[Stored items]

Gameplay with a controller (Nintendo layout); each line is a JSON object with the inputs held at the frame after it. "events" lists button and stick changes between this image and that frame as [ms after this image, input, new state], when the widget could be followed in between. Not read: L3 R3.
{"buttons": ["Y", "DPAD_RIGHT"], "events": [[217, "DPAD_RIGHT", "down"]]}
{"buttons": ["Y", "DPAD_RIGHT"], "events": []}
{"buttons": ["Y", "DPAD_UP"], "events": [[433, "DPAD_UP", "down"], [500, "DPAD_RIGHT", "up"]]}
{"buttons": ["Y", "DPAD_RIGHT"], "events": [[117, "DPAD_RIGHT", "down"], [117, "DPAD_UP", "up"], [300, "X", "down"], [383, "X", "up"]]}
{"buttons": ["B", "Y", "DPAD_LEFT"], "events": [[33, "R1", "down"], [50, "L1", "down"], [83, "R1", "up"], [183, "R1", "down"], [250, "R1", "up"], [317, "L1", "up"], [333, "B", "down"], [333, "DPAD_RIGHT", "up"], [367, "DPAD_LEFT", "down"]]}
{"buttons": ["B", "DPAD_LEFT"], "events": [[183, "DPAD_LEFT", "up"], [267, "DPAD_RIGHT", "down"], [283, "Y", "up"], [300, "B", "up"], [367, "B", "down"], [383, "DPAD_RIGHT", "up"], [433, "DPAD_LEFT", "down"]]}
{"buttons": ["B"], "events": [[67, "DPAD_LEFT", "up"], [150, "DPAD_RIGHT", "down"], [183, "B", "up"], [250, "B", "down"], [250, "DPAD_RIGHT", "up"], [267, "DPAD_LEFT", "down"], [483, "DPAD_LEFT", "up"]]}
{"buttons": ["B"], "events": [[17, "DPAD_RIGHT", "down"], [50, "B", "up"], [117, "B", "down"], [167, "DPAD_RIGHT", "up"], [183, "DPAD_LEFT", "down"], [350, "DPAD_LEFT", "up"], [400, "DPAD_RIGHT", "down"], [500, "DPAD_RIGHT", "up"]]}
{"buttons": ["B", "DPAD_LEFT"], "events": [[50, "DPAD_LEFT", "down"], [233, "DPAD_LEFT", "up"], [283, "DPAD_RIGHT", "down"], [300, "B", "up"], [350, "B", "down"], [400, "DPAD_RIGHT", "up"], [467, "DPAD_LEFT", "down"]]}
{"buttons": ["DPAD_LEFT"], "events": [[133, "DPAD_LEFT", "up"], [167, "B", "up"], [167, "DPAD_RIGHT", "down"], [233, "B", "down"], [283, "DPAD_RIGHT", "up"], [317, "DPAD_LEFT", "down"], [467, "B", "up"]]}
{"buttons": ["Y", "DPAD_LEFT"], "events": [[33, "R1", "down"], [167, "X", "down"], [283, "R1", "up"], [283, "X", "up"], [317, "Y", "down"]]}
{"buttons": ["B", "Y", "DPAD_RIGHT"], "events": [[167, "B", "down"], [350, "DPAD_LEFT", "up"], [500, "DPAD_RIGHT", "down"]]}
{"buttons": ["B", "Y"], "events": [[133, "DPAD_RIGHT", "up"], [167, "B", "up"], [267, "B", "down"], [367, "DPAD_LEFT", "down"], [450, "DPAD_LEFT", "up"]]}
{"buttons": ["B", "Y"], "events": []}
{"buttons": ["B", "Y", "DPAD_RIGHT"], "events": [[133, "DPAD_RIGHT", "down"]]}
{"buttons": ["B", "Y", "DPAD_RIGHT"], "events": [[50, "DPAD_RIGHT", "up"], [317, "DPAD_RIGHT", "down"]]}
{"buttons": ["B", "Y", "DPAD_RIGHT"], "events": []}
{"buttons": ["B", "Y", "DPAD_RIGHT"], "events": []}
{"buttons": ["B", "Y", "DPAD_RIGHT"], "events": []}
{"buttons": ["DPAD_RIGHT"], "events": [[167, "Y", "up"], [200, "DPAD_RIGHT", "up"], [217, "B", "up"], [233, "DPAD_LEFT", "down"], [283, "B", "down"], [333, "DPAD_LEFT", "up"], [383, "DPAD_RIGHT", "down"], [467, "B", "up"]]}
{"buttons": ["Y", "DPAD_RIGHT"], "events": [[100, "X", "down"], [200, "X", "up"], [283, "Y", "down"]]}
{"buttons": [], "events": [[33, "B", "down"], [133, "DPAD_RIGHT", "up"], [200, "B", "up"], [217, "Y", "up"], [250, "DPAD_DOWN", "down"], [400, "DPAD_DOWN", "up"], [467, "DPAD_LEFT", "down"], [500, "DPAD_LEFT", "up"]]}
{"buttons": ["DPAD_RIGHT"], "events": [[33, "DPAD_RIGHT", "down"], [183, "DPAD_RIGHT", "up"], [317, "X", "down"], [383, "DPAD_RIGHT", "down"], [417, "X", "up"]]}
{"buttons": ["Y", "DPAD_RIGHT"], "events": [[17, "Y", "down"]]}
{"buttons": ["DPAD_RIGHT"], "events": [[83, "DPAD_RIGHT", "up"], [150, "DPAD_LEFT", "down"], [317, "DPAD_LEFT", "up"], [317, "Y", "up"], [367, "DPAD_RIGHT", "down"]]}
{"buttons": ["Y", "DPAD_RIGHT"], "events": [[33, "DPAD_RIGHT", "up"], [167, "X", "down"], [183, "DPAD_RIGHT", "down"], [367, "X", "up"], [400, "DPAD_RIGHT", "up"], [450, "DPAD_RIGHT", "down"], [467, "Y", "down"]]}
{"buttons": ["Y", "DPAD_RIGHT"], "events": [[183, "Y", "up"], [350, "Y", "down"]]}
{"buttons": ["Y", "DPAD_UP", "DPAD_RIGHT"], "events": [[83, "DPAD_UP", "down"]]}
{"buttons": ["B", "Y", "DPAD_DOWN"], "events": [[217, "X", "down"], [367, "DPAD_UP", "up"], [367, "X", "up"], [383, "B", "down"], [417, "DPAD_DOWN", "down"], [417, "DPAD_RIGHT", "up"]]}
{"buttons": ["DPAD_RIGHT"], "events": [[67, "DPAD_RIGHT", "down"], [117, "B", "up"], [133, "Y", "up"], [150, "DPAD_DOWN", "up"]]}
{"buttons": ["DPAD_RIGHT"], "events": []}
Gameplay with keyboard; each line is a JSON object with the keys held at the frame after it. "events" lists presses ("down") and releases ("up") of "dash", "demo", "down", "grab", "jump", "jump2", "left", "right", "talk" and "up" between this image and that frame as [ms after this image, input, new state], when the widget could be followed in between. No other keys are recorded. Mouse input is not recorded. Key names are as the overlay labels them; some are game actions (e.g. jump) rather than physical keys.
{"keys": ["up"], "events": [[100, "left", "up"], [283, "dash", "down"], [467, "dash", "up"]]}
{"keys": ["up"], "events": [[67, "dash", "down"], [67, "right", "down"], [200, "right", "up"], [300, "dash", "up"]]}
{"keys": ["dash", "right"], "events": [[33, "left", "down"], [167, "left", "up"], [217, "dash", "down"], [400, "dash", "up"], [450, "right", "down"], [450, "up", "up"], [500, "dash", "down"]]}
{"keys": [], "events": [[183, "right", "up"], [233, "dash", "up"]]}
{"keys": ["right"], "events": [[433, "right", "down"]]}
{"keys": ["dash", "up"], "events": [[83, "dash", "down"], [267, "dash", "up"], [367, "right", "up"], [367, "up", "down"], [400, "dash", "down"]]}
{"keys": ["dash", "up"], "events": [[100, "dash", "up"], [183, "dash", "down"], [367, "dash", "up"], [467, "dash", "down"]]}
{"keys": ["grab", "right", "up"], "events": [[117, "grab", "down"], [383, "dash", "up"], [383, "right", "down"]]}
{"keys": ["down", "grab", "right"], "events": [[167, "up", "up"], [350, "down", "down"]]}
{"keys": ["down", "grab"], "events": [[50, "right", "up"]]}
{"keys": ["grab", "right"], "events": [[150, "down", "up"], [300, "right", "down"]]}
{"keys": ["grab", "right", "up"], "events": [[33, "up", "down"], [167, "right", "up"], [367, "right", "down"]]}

What is being asked
State how many lines in the entries above include the word "each"; reply with the number alone.

Written solution
2